2) The underdog is comfortable where he is. An upset win will force him to change his/her mind about his position in the pecking order. The theory hypothesizes that, at a subconscious level, individuals do not like to change. Therefore, there is a built-in inertia that favors the higher-ranked player. Concretely, this inertia manifests itself with the lower-ranked player making unforced errors whenever she is about to take the lead.
3) If the higher-ranked player fails to capitalize on these unforced errors, the lower player gradually begins to build confidence and he takes the lead.
4) This battle with fear, the fear of change, is re-enacted whenever the ‘threat of victory’ is replicated. It is this replication within the game, within the set, and within the match that gives the Fractal Theory of Tennis its name.
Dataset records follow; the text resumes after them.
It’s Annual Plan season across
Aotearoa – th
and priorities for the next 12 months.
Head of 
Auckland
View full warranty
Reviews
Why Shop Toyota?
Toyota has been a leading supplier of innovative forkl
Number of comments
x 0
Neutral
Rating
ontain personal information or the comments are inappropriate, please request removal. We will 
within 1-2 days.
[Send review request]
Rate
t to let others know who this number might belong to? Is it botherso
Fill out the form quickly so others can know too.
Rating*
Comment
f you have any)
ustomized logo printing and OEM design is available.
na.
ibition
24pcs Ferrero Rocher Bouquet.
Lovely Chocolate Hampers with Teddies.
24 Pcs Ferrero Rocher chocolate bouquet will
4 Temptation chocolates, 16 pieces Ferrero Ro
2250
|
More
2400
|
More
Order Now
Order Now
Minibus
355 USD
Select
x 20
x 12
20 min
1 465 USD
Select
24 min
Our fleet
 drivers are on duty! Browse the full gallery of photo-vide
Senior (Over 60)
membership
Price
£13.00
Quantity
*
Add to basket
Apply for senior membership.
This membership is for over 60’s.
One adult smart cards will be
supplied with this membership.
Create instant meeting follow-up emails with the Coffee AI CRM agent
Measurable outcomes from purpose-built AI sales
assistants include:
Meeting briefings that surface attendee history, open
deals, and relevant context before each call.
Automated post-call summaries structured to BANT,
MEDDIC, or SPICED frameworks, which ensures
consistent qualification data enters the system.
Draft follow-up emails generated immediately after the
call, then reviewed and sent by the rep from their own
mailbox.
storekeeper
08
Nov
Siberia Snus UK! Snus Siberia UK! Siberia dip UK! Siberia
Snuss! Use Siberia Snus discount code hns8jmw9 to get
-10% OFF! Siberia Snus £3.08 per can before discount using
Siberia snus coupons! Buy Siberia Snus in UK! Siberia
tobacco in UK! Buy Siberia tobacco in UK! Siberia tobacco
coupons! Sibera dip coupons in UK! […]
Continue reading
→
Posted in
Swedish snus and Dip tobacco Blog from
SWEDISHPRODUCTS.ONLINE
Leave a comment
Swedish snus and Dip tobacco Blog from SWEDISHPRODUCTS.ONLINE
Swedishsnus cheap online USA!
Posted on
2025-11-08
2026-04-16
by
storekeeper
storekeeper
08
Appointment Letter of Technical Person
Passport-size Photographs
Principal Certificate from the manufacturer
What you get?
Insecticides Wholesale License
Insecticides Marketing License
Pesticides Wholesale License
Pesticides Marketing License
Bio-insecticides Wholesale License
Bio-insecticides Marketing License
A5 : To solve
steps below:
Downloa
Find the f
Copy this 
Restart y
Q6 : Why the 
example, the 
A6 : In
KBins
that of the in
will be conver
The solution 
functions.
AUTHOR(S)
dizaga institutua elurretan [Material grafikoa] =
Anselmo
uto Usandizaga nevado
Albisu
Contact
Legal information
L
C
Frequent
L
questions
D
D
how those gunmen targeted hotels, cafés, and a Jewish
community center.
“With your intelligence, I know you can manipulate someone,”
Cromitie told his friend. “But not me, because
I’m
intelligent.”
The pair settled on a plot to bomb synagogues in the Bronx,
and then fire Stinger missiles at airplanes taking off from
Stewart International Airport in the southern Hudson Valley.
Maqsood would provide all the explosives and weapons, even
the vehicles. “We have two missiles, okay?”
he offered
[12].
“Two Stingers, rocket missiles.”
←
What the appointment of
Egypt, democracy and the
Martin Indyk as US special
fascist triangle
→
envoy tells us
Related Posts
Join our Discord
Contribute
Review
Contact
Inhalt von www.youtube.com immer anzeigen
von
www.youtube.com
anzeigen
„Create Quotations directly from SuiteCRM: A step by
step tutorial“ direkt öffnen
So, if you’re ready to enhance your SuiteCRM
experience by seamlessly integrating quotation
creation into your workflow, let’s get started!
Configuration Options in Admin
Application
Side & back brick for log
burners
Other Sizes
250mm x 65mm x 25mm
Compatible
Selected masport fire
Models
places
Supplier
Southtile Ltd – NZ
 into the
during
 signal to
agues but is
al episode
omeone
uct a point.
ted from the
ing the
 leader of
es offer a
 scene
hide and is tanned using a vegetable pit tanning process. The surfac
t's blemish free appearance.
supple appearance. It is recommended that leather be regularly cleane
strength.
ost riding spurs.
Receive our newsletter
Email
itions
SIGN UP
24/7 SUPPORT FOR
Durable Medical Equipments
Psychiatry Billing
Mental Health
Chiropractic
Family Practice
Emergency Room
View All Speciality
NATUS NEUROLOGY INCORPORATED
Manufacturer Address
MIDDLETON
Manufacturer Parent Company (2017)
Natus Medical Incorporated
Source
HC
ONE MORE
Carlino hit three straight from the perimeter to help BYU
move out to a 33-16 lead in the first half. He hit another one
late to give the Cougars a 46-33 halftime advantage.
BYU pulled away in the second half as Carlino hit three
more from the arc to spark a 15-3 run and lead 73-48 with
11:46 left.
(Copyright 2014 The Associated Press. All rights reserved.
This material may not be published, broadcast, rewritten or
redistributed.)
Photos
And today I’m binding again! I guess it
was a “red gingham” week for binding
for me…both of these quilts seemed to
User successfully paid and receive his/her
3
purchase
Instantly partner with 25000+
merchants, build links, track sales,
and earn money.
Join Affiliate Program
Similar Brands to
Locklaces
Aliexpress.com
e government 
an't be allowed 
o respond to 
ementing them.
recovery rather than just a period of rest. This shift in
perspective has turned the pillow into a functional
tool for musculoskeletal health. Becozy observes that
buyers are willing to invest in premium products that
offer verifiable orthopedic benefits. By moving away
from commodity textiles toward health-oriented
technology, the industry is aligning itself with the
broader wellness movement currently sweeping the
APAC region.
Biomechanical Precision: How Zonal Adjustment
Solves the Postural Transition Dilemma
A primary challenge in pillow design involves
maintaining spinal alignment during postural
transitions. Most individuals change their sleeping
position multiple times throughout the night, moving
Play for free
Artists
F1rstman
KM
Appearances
Here is an example of what the Fractal Theory allows the tennis fan to observe. Let’s go back to last year’s US Open where Andre Agassi met James Blake in the quarterfinals. Blake had already defeated Rafael Nadal earlier in the tournament and was playing extremely well, but the pecking order still had Agassi as the favorite (#1). The match began with brilliant play from Blake, who nevertheless made silly errors whenever he was about to take the lead early in the first set (#2). However, Agassi failed to capitalize on these opportunities and Blake gradually began to feel comfortable with winning (#3) and took the first set. When Blake had taken a two-sets-to-love lead he was again confronted with the possibility of winning (#4: what he had confronted at the game and set level now reappeared with respect to winning the match). Andre raised his game and Blake played a lackluster 3rd and 4th sets. The match was soon tied at 2 sets apiece.
Momentum would suggest the likelihood of an Agassi victory at this point since he had won the two previous sets before the fifth. And, in fact, Agassi did win. However, Fractal Theory allowed me to make a far more interesting prediction which I made at the start of the fifth set: Blake would get an early lead and confront the victory demon one more time. This is because Fractal Theory hypothesizes that the fifth set will take the form of the match up until that point. In fact, Blake served for the match at 5-4 in the fifth, but couldn’t close it out.
Statistical testing of the Fractal Theory is impossible. It would require watching a large number of matches and categorizing points according to their ‘fear value’. For example, simply looking at the number or percentage of break points converted during a match would go nowhere in investigating the Fractal Theory. This is so because we don’t know whether or not break points were saved by the favorite with aces or with unforced errors on the part of the underdog.
In the end, the best test for the Fractal Theory is for all of you tennis fans to try it out while watching your next tennis match. And I believe that you will see what I see: fear, fear, everywhere! For all of his skills (soft hands, etc.), John McEnroe had radar for fear. When his opponent showed it, McEnroe didn’t delay in going for the kill.